● Work item
Give again only those lines from the start of the entries through the line holding "muscle was stained", leaving them as they are.
··· Exercise data
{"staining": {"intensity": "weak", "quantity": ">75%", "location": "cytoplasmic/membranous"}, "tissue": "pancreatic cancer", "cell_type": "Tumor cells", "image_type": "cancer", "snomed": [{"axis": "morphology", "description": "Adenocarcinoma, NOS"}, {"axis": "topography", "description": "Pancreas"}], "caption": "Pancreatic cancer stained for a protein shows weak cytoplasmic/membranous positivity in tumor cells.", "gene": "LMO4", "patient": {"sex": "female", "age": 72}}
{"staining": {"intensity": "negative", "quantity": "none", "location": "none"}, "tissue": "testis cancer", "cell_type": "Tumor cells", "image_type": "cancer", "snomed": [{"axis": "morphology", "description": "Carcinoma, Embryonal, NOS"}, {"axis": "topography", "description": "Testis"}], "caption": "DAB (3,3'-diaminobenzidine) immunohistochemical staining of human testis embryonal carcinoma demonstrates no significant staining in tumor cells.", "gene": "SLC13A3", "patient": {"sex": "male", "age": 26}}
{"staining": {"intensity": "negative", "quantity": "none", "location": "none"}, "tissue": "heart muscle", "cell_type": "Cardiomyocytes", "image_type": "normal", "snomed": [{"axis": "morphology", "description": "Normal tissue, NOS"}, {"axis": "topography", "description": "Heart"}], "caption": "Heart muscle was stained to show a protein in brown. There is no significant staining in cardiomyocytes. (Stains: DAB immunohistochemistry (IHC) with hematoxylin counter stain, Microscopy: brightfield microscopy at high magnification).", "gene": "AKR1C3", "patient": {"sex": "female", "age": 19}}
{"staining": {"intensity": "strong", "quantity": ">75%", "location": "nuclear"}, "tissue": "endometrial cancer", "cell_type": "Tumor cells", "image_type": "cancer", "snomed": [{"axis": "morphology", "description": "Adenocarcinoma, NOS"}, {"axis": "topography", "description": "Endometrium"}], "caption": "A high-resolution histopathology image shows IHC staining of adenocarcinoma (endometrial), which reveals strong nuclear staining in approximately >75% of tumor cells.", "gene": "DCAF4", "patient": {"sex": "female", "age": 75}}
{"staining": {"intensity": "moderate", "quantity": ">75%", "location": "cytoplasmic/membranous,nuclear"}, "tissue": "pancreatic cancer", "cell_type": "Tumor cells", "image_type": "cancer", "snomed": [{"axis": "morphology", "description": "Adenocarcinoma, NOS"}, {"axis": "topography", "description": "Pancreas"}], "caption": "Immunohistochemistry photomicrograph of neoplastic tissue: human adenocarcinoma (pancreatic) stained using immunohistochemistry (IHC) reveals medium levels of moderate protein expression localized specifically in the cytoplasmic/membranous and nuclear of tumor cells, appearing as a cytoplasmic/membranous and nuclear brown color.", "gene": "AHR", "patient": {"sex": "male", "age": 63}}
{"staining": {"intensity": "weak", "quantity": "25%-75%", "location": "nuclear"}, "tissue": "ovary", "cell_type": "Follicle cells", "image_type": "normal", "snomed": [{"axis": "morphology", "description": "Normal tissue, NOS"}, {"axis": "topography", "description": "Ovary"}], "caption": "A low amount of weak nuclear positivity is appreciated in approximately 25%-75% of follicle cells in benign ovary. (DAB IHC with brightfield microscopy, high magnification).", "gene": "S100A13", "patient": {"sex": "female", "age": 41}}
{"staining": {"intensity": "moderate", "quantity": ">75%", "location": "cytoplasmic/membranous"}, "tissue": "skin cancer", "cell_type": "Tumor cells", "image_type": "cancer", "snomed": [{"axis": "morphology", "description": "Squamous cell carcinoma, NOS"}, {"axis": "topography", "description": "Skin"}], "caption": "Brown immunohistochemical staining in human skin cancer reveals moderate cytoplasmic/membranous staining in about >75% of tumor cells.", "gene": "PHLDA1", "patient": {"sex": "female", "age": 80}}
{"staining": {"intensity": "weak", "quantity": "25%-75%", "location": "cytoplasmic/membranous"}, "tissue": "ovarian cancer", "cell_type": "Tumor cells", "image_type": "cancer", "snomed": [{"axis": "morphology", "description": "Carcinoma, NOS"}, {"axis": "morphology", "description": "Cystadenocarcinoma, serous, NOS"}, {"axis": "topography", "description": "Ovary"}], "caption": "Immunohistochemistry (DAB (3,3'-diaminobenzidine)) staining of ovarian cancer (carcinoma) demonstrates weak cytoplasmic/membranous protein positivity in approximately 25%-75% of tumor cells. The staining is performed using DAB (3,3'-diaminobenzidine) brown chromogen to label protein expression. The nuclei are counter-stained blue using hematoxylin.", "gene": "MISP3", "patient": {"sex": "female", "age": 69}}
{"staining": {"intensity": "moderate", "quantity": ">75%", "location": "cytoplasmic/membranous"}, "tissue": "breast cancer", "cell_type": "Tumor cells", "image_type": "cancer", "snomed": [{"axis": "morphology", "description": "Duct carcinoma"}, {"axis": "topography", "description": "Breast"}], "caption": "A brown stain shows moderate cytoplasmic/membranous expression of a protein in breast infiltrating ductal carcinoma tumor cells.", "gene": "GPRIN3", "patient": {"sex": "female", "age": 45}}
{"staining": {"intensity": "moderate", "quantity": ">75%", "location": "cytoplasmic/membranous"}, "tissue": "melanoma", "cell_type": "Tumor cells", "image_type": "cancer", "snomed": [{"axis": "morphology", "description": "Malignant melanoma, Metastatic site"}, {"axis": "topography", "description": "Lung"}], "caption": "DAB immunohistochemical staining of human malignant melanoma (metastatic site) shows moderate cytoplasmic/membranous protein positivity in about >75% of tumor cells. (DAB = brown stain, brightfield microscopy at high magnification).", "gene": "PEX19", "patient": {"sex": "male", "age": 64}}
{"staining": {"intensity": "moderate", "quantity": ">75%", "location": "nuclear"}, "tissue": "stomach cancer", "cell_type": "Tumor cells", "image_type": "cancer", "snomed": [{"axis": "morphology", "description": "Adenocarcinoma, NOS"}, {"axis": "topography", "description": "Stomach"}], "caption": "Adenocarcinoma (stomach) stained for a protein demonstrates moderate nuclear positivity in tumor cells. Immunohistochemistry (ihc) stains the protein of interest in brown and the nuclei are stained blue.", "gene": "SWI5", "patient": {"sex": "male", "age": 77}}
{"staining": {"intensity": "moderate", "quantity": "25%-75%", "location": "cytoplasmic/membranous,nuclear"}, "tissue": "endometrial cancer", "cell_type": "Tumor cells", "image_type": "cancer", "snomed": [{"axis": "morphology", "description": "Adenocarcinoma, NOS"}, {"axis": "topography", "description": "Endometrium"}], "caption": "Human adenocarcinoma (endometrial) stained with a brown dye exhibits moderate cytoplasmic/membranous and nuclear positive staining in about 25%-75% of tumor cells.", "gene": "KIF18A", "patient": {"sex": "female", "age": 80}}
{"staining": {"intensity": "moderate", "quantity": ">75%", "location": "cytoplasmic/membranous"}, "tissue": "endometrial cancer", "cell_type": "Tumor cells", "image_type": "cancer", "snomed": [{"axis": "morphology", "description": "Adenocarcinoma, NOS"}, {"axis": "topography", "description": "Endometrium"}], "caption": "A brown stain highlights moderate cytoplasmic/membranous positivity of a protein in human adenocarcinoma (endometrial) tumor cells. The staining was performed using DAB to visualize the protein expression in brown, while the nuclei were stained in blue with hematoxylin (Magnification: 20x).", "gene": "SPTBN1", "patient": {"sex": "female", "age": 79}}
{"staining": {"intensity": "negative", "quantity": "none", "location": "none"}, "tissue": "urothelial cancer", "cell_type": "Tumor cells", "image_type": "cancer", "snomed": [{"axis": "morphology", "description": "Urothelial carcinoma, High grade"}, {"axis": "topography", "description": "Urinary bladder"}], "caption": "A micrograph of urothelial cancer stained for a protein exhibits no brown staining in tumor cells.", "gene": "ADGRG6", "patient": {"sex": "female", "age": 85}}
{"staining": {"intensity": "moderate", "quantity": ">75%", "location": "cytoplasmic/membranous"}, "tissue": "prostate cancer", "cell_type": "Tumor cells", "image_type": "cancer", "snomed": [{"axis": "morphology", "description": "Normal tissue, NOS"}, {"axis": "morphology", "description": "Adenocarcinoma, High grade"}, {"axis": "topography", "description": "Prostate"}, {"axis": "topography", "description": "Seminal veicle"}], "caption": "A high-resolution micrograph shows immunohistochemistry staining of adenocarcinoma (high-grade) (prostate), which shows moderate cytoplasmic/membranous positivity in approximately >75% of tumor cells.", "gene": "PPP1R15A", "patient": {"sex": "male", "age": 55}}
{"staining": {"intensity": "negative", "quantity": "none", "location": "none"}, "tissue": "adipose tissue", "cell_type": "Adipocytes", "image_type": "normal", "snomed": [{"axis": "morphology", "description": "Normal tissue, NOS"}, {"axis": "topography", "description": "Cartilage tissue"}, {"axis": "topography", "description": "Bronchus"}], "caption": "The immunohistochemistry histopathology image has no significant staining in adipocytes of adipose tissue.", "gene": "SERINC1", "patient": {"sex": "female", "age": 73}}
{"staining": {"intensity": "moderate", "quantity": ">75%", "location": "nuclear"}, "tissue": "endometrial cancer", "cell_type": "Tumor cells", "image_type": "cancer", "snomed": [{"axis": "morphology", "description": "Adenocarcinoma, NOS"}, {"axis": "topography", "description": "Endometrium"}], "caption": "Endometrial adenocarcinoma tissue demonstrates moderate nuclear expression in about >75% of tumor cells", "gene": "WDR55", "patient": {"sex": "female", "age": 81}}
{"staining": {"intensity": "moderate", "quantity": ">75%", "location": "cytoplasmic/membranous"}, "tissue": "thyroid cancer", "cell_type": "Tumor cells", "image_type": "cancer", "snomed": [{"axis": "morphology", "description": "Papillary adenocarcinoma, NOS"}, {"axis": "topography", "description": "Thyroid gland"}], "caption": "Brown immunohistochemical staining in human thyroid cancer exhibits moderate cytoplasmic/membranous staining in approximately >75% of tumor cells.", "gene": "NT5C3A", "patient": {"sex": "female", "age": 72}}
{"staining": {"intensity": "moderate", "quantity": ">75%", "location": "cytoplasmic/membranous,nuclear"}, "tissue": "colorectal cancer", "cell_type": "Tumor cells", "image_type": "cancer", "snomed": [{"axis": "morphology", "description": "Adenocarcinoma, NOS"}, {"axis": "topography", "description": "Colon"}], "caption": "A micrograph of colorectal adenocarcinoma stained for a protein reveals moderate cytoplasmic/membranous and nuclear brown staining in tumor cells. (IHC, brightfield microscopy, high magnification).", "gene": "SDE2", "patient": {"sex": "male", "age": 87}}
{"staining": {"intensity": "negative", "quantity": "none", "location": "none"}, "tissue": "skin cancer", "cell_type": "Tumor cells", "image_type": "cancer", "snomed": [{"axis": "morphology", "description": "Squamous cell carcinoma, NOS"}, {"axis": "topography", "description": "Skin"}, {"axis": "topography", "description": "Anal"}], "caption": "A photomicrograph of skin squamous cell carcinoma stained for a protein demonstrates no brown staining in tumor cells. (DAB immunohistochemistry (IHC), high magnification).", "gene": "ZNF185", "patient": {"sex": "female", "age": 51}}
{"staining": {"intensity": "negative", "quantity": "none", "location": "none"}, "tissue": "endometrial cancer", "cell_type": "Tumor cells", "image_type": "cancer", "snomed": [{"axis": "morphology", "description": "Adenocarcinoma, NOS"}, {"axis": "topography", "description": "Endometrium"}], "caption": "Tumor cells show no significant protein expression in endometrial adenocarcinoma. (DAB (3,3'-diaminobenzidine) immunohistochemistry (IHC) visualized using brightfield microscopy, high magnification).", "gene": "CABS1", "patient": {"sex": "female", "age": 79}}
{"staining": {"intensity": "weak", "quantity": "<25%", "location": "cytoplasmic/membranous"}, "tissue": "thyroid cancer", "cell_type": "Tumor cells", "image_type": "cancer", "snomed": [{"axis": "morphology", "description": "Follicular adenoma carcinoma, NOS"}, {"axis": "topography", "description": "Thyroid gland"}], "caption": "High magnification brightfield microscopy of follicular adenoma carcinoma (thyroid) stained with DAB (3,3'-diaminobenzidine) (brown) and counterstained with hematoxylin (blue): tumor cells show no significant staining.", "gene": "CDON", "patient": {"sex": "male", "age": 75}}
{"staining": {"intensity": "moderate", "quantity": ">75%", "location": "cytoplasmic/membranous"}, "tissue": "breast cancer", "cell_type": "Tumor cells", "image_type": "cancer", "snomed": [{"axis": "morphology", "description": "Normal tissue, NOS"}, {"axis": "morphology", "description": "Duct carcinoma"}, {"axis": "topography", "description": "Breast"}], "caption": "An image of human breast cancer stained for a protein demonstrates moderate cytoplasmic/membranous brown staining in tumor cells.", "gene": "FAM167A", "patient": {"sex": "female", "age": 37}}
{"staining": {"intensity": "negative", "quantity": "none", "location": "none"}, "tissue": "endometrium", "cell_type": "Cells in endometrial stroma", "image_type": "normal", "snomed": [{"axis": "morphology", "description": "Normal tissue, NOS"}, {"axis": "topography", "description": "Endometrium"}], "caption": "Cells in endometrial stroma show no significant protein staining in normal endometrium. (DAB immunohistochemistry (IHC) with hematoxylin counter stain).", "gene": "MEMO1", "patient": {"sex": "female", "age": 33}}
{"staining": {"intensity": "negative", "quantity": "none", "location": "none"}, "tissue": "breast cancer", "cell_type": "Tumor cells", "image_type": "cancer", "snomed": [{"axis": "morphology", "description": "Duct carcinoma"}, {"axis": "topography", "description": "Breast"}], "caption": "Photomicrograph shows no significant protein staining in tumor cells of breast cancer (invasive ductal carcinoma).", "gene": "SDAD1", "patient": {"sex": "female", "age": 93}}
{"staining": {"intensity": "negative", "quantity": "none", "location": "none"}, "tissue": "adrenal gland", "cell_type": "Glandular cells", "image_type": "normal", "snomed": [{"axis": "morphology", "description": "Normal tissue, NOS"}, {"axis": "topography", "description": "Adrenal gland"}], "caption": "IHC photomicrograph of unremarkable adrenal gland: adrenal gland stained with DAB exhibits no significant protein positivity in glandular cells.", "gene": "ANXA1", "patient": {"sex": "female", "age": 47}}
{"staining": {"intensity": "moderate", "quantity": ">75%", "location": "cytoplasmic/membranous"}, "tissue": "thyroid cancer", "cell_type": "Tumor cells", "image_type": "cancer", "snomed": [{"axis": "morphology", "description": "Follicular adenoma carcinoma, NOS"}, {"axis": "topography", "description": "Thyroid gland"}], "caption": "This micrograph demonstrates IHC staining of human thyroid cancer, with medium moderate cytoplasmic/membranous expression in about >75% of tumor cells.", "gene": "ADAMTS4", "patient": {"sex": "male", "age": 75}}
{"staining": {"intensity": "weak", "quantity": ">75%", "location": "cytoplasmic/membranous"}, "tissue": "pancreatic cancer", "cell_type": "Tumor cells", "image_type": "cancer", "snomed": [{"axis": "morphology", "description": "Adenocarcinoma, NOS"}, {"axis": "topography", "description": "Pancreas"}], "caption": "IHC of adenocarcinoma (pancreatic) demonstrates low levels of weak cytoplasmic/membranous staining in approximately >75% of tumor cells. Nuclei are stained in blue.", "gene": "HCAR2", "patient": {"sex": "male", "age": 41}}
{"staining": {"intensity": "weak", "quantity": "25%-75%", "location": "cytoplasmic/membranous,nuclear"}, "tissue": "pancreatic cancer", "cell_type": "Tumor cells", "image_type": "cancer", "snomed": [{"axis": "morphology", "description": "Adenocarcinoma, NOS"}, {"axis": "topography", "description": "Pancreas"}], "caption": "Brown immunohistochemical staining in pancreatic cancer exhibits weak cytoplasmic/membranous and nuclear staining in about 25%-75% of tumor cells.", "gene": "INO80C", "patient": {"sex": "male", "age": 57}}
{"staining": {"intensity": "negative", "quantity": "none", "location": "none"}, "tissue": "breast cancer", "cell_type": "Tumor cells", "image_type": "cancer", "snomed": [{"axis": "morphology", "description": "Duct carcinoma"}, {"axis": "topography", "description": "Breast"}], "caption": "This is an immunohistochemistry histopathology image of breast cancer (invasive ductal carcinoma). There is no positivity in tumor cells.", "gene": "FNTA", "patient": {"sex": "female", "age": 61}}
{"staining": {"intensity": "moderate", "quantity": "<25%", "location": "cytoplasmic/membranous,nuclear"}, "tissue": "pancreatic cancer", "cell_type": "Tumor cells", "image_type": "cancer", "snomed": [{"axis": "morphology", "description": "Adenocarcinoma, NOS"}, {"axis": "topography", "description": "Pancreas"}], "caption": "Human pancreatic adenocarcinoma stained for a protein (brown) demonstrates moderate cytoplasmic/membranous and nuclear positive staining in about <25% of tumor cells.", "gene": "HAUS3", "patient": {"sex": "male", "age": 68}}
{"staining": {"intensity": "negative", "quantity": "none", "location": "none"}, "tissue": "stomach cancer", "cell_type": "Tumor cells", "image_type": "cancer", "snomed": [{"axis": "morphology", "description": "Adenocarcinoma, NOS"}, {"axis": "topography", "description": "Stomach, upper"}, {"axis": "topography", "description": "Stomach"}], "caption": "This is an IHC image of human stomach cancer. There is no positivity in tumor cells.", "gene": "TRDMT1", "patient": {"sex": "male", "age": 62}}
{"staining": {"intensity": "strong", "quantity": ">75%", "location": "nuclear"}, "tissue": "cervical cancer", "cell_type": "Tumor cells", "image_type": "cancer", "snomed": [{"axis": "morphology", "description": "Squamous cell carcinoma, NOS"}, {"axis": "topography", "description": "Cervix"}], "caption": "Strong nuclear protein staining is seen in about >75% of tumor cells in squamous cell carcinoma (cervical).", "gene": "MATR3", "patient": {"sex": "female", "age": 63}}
······
● Response box
{"staining": {"intensity": "weak", "quantity": ">75%", "location": "cytoplasmic/membranous"}, "tissue": "pancreatic cancer", "cell_type": "Tumor cells", "image_type": "cancer", "snomed": [{"axis": "morphology", "description": "Adenocarcinoma, NOS"}, {"axis": "topography", "description": "Pancreas"}], "caption": "Pancreatic cancer stained for a protein shows weak cytoplasmic/membranous positivity in tumor cells.", "gene": "LMO4", "patient": {"sex": "female", "age": 72}}
{"staining": {"intensity": "negative", "quantity": "none", "location": "none"}, "tissue": "testis cancer", "cell_type": "Tumor cells", "image_type": "cancer", "snomed": [{"axis": "morphology", "description": "Carcinoma, Embryonal, NOS"}, {"axis": "topography", "description": "Testis"}], "caption": "DAB (3,3'-diaminobenzidine) immunohistochemical staining of human testis embryonal carcinoma demonstrates no significant staining in tumor cells.", "gene": "SLC13A3", "patient": {"sex": "male", "age": 26}}
{"staining": {"intensity": "negative", "quantity": "none", "location": "none"}, "tissue": "heart muscle", "cell_type": "Cardiomyocytes", "image_type": "normal", "snomed": [{"axis": "morphology", "description": "Normal tissue, NOS"}, {"axis": "topography", "description": "Heart"}], "caption": "Heart muscle was stained to show a protein in brown. There is no significant staining in cardiomyocytes. (Stains: DAB immunohistochemistry (IHC) with hematoxylin counter stain, Microscopy: brightfield microscopy at high magnification).", "gene": "AKR1C3", "patient": {"sex": "female", "age": 19}}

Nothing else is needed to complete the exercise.